As the wild ride of the 1960’s came to a close, Eva Hesse, a 34 year-old German-born American artist was cresting the wave of a swiftly rising career. One of the few women recognized as central to the New York art scene, she had over 20 group shows scheduled for 1970 in addition to being chosen for a cover article in ArtForum Magazine. Her work was finally receiving both the critical and commercial attention it deserved. When she died in May, 1970 from a brain tumor, the life of one of that decades’ most passionate and brilliant artists was tragically cut short. As Jonathon Keats wrote in Art and Antiques Magazine "Yet the end of her life proved to be only the beginning of her career. The couple of solo gallery shows she hustled in the 11 years following her graduation from the Yale School of Art have since been eclipsed by multiple posthumous retrospectives at major museums from the Guggenheim to the Hirshhorn to the Tate." Her work is now held by many important museum collections including the Whitney, MoMA, the Hirschhorn, the Pompidou in Paris and London's Tate Modern.
Artists such as Dan Graham, Richard Serra, Nancy Holt, Carl Andre, Robert and Sylvia Plimack Mangold, Eva's husband Tom Doyle and her friend, writer Lucy Lippard speak candidly and with great passion about the 60's, Eva's work and her life. In addition, Sir Nicholas Serota, Director of the Tate Museums and Whitney curator Elisabeth Sussman have added their views on Hesse's work and legacy. Hesse's journals and correspondence provides much of the guiding narration.

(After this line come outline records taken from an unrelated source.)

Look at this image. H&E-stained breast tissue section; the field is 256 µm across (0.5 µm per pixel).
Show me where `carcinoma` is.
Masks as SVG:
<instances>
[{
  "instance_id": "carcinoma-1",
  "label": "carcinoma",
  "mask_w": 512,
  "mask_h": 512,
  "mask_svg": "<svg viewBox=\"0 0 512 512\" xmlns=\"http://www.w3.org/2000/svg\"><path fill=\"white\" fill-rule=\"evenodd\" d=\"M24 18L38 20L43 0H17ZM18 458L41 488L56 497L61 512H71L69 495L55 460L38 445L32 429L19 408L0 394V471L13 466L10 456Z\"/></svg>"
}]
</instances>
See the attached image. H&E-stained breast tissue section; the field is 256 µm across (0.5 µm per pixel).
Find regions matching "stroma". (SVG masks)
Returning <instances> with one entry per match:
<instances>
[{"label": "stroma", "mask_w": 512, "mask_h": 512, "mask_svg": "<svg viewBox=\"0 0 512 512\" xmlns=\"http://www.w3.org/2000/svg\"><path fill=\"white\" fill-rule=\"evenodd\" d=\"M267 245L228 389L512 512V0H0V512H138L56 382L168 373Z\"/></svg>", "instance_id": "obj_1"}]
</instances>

Eva Hesse deepens the understanding of this extraordinary artist, not only in terms of her ground-breaking work, but also the life that provided the fertile soil for her achievements. With dozens of new interviews, high quality footage of Hesse's artwork and a wealth of newly discovered archival imagery, the documentary not only traces Eva's path but engages in a lively investigation into the creative community of 1960's New York and Germany.